8. Comparison table and brief interpretation
8.1 Combine and display results
## Build tidy table from manual + regmedint
# 1. Expand manual results into long form with NA SE/CI
manual_long <- data.frame(
Method = "Manual IPW (weights, no survey design)",
Effect = c("TE", "NDE", "NIE", "PM"),
est = c(manual_results$TE,
manual_results$NDE,
manual_results$NIE,
manual_results$PM),
se = NA,
lower = NA,
upper = NA
)
# 2. Extract regmedint effects with SE and CI
reg_long <- rbind(
data.frame(Method = "regmedint (no survey design)",
Effect = "TE",
est = reg_or$OR[reg_or$effect == "te"],
se = reg_or$se[reg_or$effect == "te"],
lower = reg_or$OR_L[reg_or$effect == "te"],
upper = reg_or$OR_U[reg_or$effect == "te"]),
data.frame(Method = "regmedint (no survey design)",
Effect = "NDE",
est = reg_or$OR[reg_or$effect == "tnde"],
se = reg_or$se[reg_or$effect == "tnde"],
lower = reg_or$OR_L[reg_or$effect == "tnde"],
upper = reg_or$OR_U[reg_or$effect == "tnde"]),
data.frame(Method = "regmedint (no survey design)",
Effect = "NIE",
est = reg_or$OR[reg_or$effect == "tnie"],
se = reg_or$se[reg_or$effect == "tnie"],
lower = reg_or$OR_L[reg_or$effect == "tnie"],
upper = reg_or$OR_U[reg_or$effect == "tnie"]),
data.frame(Method = "regmedint (no survey design)",
Effect = "PM",
est = est["pm"],
se = se["se_pm"],
lower = est["pm"] - 1.96 * se["se_pm"],
upper = est["pm"] + 1.96 * se["se_pm"])
)
# 3. Combine
compare_full <- rbind(manual_long, reg_long)
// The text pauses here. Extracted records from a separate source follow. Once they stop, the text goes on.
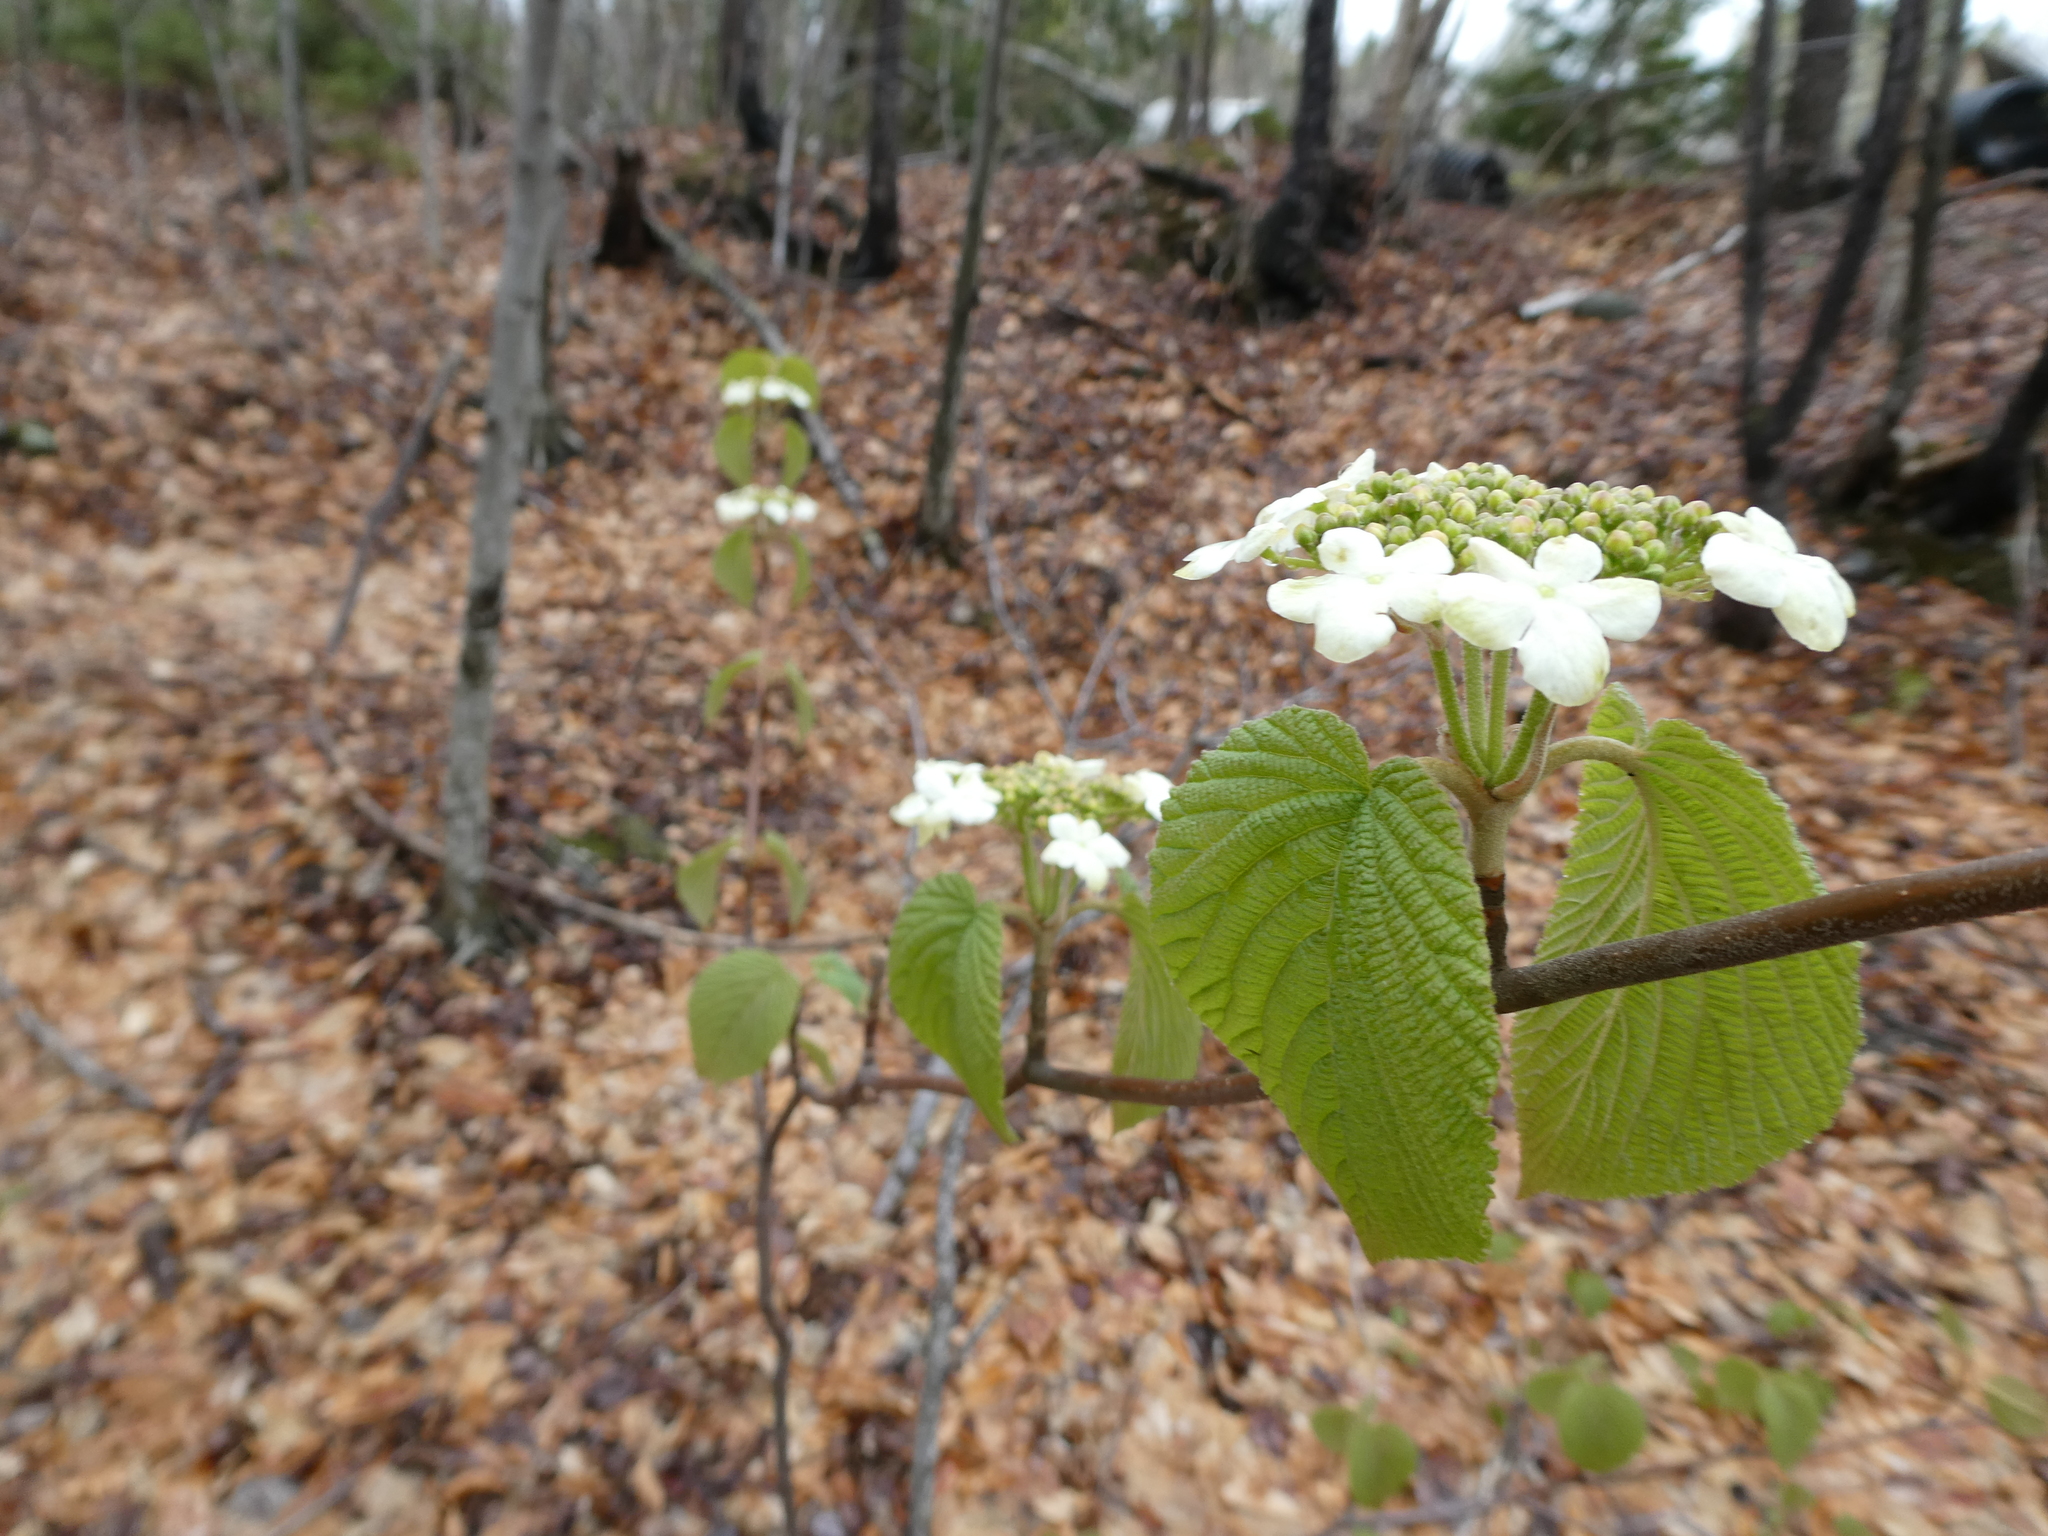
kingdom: Plantae
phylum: Tracheophyta
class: Magnoliopsida
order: Dipsacales
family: Viburnaceae
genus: Viburnum
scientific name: Viburnum lantanoides
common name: Hobblebush
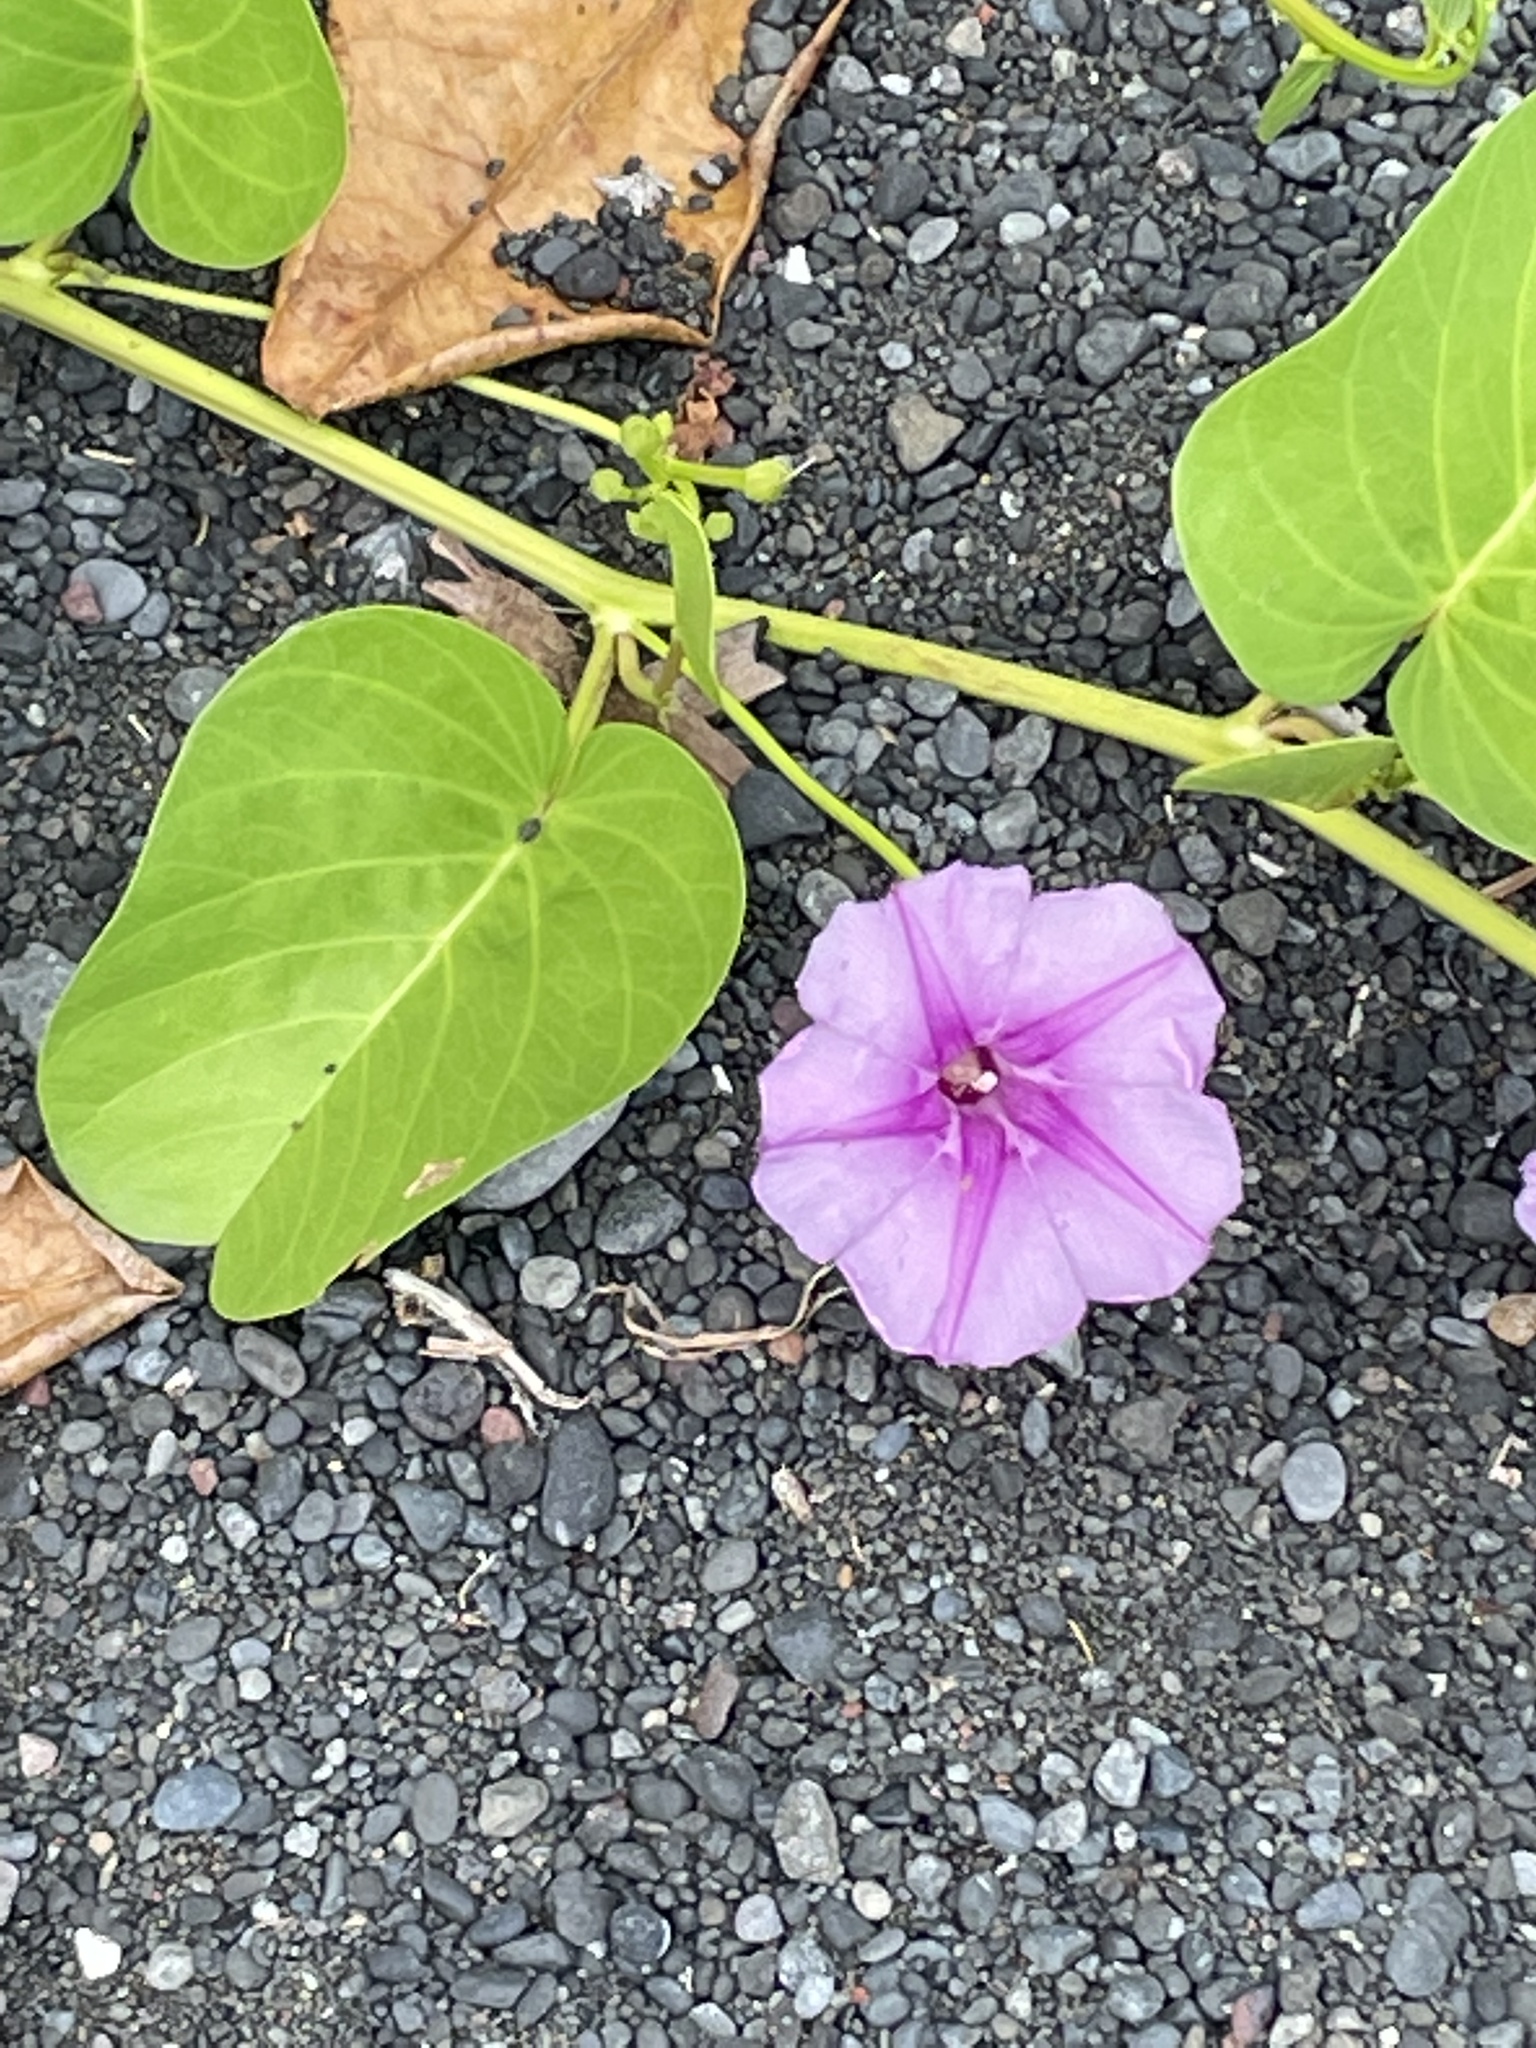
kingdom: Plantae
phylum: Tracheophyta
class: Magnoliopsida
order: Solanales
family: Convolvulaceae
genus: Ipomoea
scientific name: Ipomoea pes-caprae
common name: Beach morning glory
rownames(compare_full) <- NULL
# 4. Pretty table
library(kableExtra)
kable(compare_full, digits = 2,
caption = "Comparison of natural effects with standard errors and confidence intervals") %>%
kable_styling(full_width = FALSE,
bootstrap_options = c("striped", "condensed"))| Method | Effect | est | se | lower | upper |
|---|---|---|---|---|---|
| Manual IPW (weights, no survey design) | TE | 1.58 | NA | NA | NA |
| Manual IPW (weights, no survey design) | NDE | 1.47 | NA | NA | NA |
| Manual IPW (weights, no survey design) | NIE | 1.08 | NA | NA | NA |
| Manual IPW (weights, no survey design) | PM | 0.16 | NA | NA | NA |
| regmedint (no survey design) | TE | 1.54 | 0.07 | 1.33 | 1.77 |
| regmedint (no survey design) | NDE | 1.44 | 0.07 | 1.25 | 1.66 |
| regmedint (no survey design) | NIE | 1.07 | 0.01 | 1.05 | 1.09 |
| regmedint (no survey design) | PM | 0.19 | 0.03 | 0.12 | 0.25 |
8.2 Plot results

8.3 Interpretation
- Both approaches agree that osteoarthritis is associated with increased odds of CVD, with a total effect odds ratio around 1.5 to 1.6.
- The natural direct effect is larger than the natural indirect effect in both approaches, indicating that most of the effect is not mediated by pain medication.
- The natural indirect effect is modest but greater than one in both approaches, suggesting that some of the OA to CVD association is transmitted through pain medication.
- The proportion mediated on the log odds ratio scale is of similar magnitude across methods (roughly 15 to 20 percent).
Some differences between the manual and regmedint estimates are expected.
- The manual calculation relies on an IPW-based decomposition using fitted models that approximate counterfactual contrasts, while
regmedintuses fully parametric standardization, integrating over the outcome and mediator models at the chosen covariate profile. - IPW and parametric g-formula methods target the same estimands but use different estimating equations and weighting structures, so their results will not match exactly unless models are perfectly specified.
-
regmedintevaluates effects at the mean covariate vector rather than averaging over the full empirical covariate distribution, which can introduce small discrepancies compared with the manual implementation.
Because we intentionally ignore survey design features in both implementations, these results are meant primarily to illustrate the mediation mechanisms and the comparability between a manual implementation and a software package. For final substantive inference, survey design and sampling weights should be incorporated as described in the lecture notes.